▶ [TASK PROMPT] In the data below, retype exactly the line that contains "to carriers, as defined in s." and every line after it, through the last.

[Page-level text extractions]
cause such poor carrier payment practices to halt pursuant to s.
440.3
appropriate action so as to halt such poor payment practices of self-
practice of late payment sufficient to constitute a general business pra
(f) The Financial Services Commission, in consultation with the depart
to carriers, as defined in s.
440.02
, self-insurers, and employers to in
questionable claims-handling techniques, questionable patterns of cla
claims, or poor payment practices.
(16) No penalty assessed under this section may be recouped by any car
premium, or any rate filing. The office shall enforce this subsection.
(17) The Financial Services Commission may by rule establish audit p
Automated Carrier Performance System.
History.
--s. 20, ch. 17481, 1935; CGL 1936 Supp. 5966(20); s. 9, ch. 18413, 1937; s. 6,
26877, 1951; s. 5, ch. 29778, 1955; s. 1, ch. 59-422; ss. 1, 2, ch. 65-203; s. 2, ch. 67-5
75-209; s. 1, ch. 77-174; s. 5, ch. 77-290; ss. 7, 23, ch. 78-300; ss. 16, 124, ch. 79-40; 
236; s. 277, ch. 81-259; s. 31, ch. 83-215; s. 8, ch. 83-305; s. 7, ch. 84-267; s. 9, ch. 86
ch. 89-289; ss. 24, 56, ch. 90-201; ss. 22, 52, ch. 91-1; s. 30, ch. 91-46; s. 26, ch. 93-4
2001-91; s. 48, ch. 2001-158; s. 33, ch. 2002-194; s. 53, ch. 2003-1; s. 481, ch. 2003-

▶ [PROBLEM SOLUTION]
to carriers, as defined in s.
440.02
, self-insurers, and employers to in
questionable claims-handling techniques, questionable patterns of cla
claims, or poor payment practices.
(16) No penalty assessed under this section may be recouped by any car
premium, or any rate filing. The office shall enforce this subsection.
(17) The Financial Services Commission may by rule establish audit p
Automated Carrier Performance System.
History.
--s. 20, ch. 17481, 1935; CGL 1936 Supp. 5966(20); s. 9, ch. 18413, 1937; s. 6,
26877, 1951; s. 5, ch. 29778, 1955; s. 1, ch. 59-422; ss. 1, 2, ch. 65-203; s. 2, ch. 67-5
75-209; s. 1, ch. 77-174; s. 5, ch. 77-290; ss. 7, 23, ch. 78-300; ss. 16, 124, ch. 79-40; 
236; s. 277, ch. 81-259; s. 31, ch. 83-215; s. 8, ch. 83-305; s. 7, ch. 84-267; s. 9, ch. 86
ch. 89-289; ss. 24, 56, ch. 90-201; ss. 22, 52, ch. 91-1; s. 30, ch. 91-46; s. 26, ch. 93-4
2001-91; s. 48, ch. 2001-158; s. 33, ch. 2002-194; s. 53, ch. 2003-1; s. 481, ch. 2003-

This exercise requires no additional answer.